MLProScape: Machine Learning (ML) Based Method for Engineering Enzymes Faster By Modeling Protein Fitness Landscape (ProScape) | AIChE

MLProScape: Machine Learning (ML) Based Method for Engineering Enzymes Faster By Modeling Protein Fitness Landscape (ProScape)

Authors 

Gupta, S. T. P. - Presenter, Great Lakes Bioenergy Research Center
Glasgow, E., University of Wisconsin Madison, Madison, WI
Fox, B. G., Great Lakes Bioenergy Research Center
Ramanathan, P., University of Wisconsin Madison
Reed, J., University of Wisconsin Madison
Protein engineering aims to improve the functional properties of a protein, such as thermo-stability, binding affinity, and/or catalytic activity and has become a vital step in developing industrial enzymes.
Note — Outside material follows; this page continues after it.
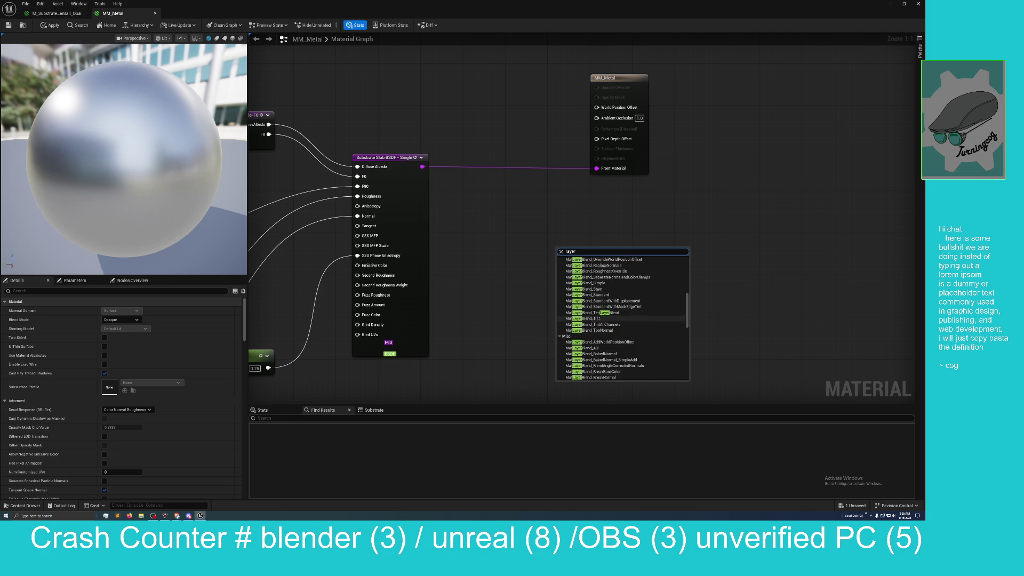
{"action": "scroll", "coordinate": [597, 315], "scroll_direction": "down", "scroll_amount": 5}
This work describes a machine learning (ML) based method called ‘MLProScape’ that builds an accurate model of the protein fitness landscape (ProScape) and then, uses the model to design synthetic protein designs with superior functional properties. Unlike approaches using directed evolution, which requires experimentally screening millions of protein variants, MLProScape requires fewer protein variants (on the order of tens to hundreds) to be tested experimentally, owing to the power of statistical inference.

As a proof-of-concept, MLProScape was applied to enhance the catalytic activity of glycoside hydrolases – a key enzyme used to degrade lignocellulosic biomass for biofuel production. Experimentally measured specific activities for a diverse set of glycoside hydrolases were used to train the ML models. The resulting elastic net regression models have a high predictive power (with correlation coefficient and R2 values as high as 0.896 and 0.714, respectively, between the predicted and experimentally measured specific activities using a 5-fold cross validation). Moreover, by using position specific features, amino acid positions distal to the active site that might play a key role in modulating the activity level can be identified. MLProScape is also capable of modeling complex design criteria, such as engineering the catalytic activity of an enzyme towards multiple substrates simultaneously, as well as, to account for other desirable traits such as high stability and better in vivo expression.

Development of methods like MLProScape will complement and add value to the current growing repertoire of in-silico pathway engineering tools as it will enable metabolic engineers to alleviate bottleneck steps en route target chemical of interest.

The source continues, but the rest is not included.